Quanto à Marquesa de Santos, quando Dom Pedro a conheceu em São Paulo, em agosto de 1822, quem era casado era ele. Domitila estava separada do primeiro marido e brigando pela guarda dos filhos. Dom Pedro nunca respeitou a esposa.

O problema é que Domitila, diferentemente de todas as demais mulheres com que ele teve um caso, inclusive a própria irmã da marquesa, soube segurar o relacionamento, inclusive com ajuda de técnicas, como o pompoarismo, por sete longos anos. Isso fez dela a grande vilã, como se na história do mundo nunca nenhum homem tivesse traído a esposa. Ele é o principal culpado, se não pela morte, pois Dona Leopoldina morreu de febre tifoide, pelo estado de depressão em que ela entrou em 1826.

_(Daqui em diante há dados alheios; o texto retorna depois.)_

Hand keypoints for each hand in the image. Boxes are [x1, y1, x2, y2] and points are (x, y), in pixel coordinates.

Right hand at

Lucia: Na última carta de Dona Leopoldina à sua irmã Maria Luisa ela escreve: “(...) Ultimamente, [o imperador] acabou de dar-me a última prova de seu total esquecimento a meu respeito, maltratando-me na presença daquela mesma que é a causa de todas as minhas desgraças”.Essa carta é uma falsificação?

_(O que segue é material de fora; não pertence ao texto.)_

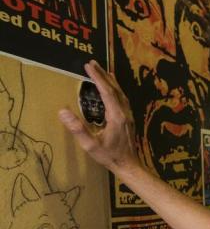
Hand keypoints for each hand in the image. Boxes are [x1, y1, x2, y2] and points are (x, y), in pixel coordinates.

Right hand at [58, 60, 140, 174]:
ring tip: (102, 70)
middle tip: (92, 63)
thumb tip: (62, 111)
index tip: (88, 66)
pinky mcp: (128, 119)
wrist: (128, 165)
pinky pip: (122, 99)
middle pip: (115, 89)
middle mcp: (124, 113)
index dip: (97, 77)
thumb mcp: (90, 145)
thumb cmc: (109, 156)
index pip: (106, 91)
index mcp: (116, 116)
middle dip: (103, 75)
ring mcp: (128, 115)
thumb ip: (77, 128)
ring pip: (120, 93)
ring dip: (110, 81)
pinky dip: (115, 89)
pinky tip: (112, 89)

Rezzutti: A carta original nunca foi localizada. O que conhecemos é uma cópia em português que está no Museu Imperial, em Petrópolis. Examinando os boletins médicos de Dona Leopoldina, vi que era impossível que ela tenha ditado a carta. Ela estava doente, com febre altíssima, o que a levou a um estado de exaltação e de delírios. Como iria conseguir ditar uma carta às 4 horas da manhã às vésperas da morte? A carta é suspeitíssima, e eu acredito sim que tenha sido forjada para colocar a culpa da morte em Dom Pedro. Em 1834, quando essa carta surgiu, temia-se que Dom Pedro, depois de ter derrotado o irmão na Europa, retornasse com um exército e invadisse o Brasil para se pôr novamente no trono. Estava acontecendo uma CPI a respeito disso na Assembleia dos Deputados. Ninguém aqui ainda sabia que ele estava com tuberculose. A carta poderia ser uma “fake news” para prejudicar ainda mais a imagem do ex-imperador brasileiro.

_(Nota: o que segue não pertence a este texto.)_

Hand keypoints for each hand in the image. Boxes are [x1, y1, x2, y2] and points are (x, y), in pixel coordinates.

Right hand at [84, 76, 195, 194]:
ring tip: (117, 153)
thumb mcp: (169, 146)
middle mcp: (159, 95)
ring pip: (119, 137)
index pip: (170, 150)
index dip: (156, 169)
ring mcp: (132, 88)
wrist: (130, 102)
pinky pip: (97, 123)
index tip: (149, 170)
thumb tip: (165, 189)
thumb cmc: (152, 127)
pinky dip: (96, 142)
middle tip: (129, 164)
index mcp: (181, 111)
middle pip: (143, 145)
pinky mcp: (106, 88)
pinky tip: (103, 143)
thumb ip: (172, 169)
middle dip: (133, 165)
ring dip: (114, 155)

Lucia: Como você definiria D. Leopoldina em poucas palavras?

Rezzutti: Dona Leopoldina foi uma das princesas mais bem educadas do seu tempo, uma cientista, culta e muito bem preparada, que adotou o Brasil como sua pátria, os brasileiros como o seu povo e a Independência como sua causa.

Lucia: E quais os próximos projetos?

Rezzutti: Vários! Os literários envolvem a publicação da nova edição da minha biografia da Marquesa de Santos, que sai este semestre pela LeYa Brasil. Nela, eu trago muitas novidades a respeito da Domitila e também sobre as filhas que ela teve com D. Pedro I, a duquesa de Goiás e a condessa de Iguaçu. Tive acesso a novos documentos sobre elas, inclusive o processo de divórcio da condessa de Iguaçu, onde vemos que ela passou o mesmo que a mãe. Sofreu violência doméstica, foi roubada e traída. Domitila e a filha são exemplos do que as mulheres no Brasil tinham que passar naquela época. E que nem é tão diferente nos dias de hoje.